Nvidia is making strides in closing the "simulation gap" for humanoid robots by leveraging Apple's Vision Pro headset to gather more realistic training data.
The company recently unveiled Project Gr00t, its AI platform for developing humanoid robots. A key challenge in creating robots suitable for everyday tasks has been the lack of high-quality training data. Nvidia believes it has found a solution by combining human-generated and synthetic data.
Jim Fan, Senior Research Manager and Head of Embodied AI at Nvidia, explained on LinkedIn that the company is using Apple Vision Pro to record sample actions for robots. Humans wearing the headset control robots from a first-person perspective, performing tasks like making toast or retrieving a glass from a cupboard.
"Vision Pro parses human hand pose and retargets the motion to the robot hand, all in real time. From the human’s point of view, they are immersed in another body like the Avatar. Teleoperation is slow and time-consuming, but we can afford to collect a small amount of data," Fan writes.
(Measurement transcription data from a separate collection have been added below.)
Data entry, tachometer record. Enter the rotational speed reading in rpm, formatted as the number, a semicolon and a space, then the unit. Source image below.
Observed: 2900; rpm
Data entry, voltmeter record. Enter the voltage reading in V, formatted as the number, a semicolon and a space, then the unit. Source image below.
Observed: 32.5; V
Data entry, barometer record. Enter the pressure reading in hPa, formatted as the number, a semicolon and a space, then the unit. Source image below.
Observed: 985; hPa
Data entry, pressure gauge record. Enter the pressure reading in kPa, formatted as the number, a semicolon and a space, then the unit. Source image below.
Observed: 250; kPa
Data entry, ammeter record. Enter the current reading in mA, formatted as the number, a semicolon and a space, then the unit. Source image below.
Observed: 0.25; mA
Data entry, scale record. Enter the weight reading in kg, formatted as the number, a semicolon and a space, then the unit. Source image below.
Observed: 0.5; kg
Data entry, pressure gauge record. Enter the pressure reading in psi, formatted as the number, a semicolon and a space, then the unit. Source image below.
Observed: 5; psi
Nvidia then uses its RoboCasa simulation framework to multiply this data by a factor of 1,000 or more. The company's MimicGen system further expands the dataset by generating new actions based on the original human data, filtering out unsuccessful attempts.
"This is the way to trade compute for expensive human data by GPU-accelerated simulation. A while ago, I mentioned that teleoperation is fundamentally not scalable because we are always limited by 24 hrs/robot/day in the world of atoms. Our new GR00T synthetic data pipeline breaks this barrier in the world of bits," Fan writes.
Using real-world data and scaling it up could help close the so-called reality or sim-to-real gap. This term describes the difficulty of transferring robotic systems trained solely in a simulation to what is usually a much more complex reality.
Jensen Huang has a three-computer problem
At this year's Siggraph conference, Nvidia CEO Jensen Huang explained to Wired reporter Lauren Goode what he termed the "three-computer problem" in robotics development. Huang outlined that the process requires separate computers for creating the AI, simulating it, and running it in the actual robot. He emphasized that this multi-stage approach ensures AI models are thoroughly designed, tested, and optimized before real-world deployment.
RoboCasa is now fully open-source and available at robocasa.ai. MimicGen is also open-source for robotic arms, with a version for humanoids and five-fingered hands in development.